Using practice guidelines to define appropriate care, we found that over 90% of all patients received recommended care for 7 of the 11 guidelines examined at an aggregate patient level. We also identified 6 measures for which at least half the institutions were concordant with the guidelines 100% of the time. These high concordance rates suggest that the factors influencing clinical decision-making are adequately captured in the current guidelines and surgeons recognize the importance of these therapies. As a result, we were able to demonstrate that Medicare beneficiaries are highly likely to receive appropriate care and that this finding is consistent across hospitals.
For several of the guidelines related to nodal management, however, concordance rates were low and few hospitals provided appropriate care to all patients. Specifically, we found that published guidelines recommending examination of a minimum number of lymph nodes in colon and gastric cancer have not resulted in routine adoption of this practice in elderly Americans despite the inclusion of these recommendations in the AJCC staging manual . It is possible that despite apparent expert consensus regarding the importance of evaluation of a minimum number of nodes, the lack of definitive evidence supporting a particular threshold has left many practitioners (surgeons and/or pathologists) unconvinced. They may not believe the potential benefits of more extensive lymph node harvests outweigh the added operative risks, perhaps particularly in older patients. The limitations of the evidence base supporting nodal evaluation and the difficulty in defining an appropriate nodal threshold for use in guidelines or quality measurement are well-described in two recent reviews, a report from the Cochrane Collaboration regarding extent of lymph node dissection for gastric cancer and a meta-analysis on colon cancer nodal evaluation. 19-20
We observed a somewhat different pattern of concordance for central neck dissection for node positive papillary thyroid cancer, with a higher aggregate concordance rate of 71.6%. In the hospital-level analysis, but no institutions at all performing neck dissections in all of their patients. Instead, most institutions performed them in approximately 80% of patients. One possible explanation for these findings is that there is agreement that a central neck dissection constitutes appropriate care for most but not all elderly patients with node positive papillary thyroid cancer, and that the factors relevant to selecting patients for the procedure are not adequately captured by the current guideline inclusion criteria, at least in this population of elderly Americans. Such factors might include the presence of a macro-rather than micrometastasis, or nodes detectable pre-operatively or at the time of surgery, rather than only on post-operative pathology review.
Several other explanations could account for the patterns observed in this study. Prior research on the Hospital Quality Alliance measures has suggested an association between the length of time guidelines have been in place and concordance rates.21
We found high concordance rates and minimal variation for the breast measures, guidelines that were among the first to be developed in cancer care.
It's also possible that because referral for adjuvant therapy is a dichotomous decision, which facilitates both compliance and measurement, it's easier for institutions to achieve consistent and high concordance rates on these measures than on guidelines measuring a continuous outcome such as number of lymph nodes examined. Alternatively or in addition, the fact that referrals result in reimbursement for the provider or the health system while lymph node harvests do not may contribute to the higher concordance we observed for guidelines related to adjuvant therapy.
Finally, there is a suggestion in our data that the level of evidence on which a guideline is based is associated with the level of concordance. Six of the 8 guidelines with concordance rates > 90% were based on high level evidence and all 3 of the guidelines with concordance rates <90% were based on lower level evidence (). Similarly, 5 of the 6 guidelines where more than 50% of institutions provided concordant care to 100% of their patients were graded as 1, while 4 of the 5 guidelines for which less than half of the institutions provided fully concordant care were graded 2 (). The role that level of evidence may play in acceptance of guidelines deserves further investigation.
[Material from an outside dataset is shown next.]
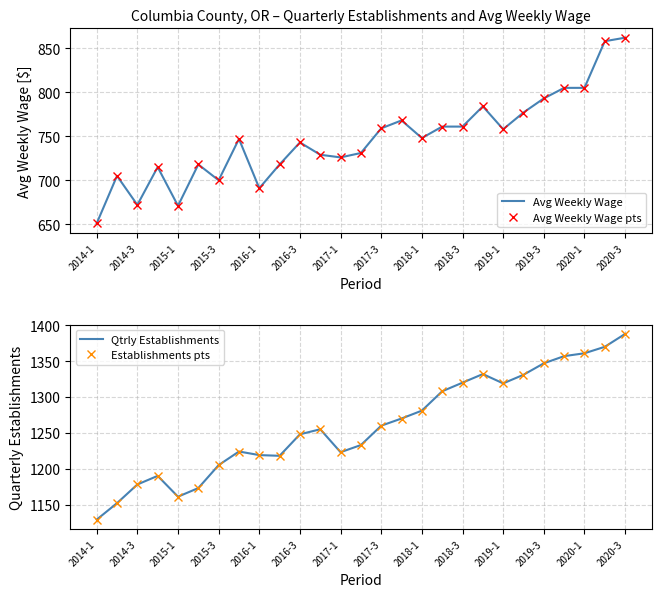

The value of Establishments pts at 2020-3 is 1964. True or false?

False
This study has the usual limitations associated with analyses of large national databases, including incomplete capture of cases, loss of follow up, and missing data as well as the limitations of claims data such as variation in billing practices and coding inaccuracies. Additionally, because Medicare provides the only consistent and comprehensive national data source on medical services delivered, our analysis was limited to patients 65 and older. A focus on older patients did allow us to study a particularly vulnerable population and one that makes up the majority of patients with gastric and colorectal cancer. However, breast and thyroid cancer are common in younger Americans, so our reliance on Medicare data represents a more significant limitation for these diagnoses.
We found a high level of concordance with guidelines in some domains of surgical oncology care, but far less so in others, especially those that are associated with nodal management. Five of the six measures with wide acceptance into practice relate to appropriate referral for or receipt of adjuvant therapy. Given the current national focus on quality in healthcare, there is increasing pressure to develop measures to determine whether patients are getting appropriate care; however, within the surgical disciplines, there is a paucity of data to support what constitutes appropriate care. It is critical that surgeons focus on the generation of the data necessary to inform clinical decision-making and promote quality surgical care.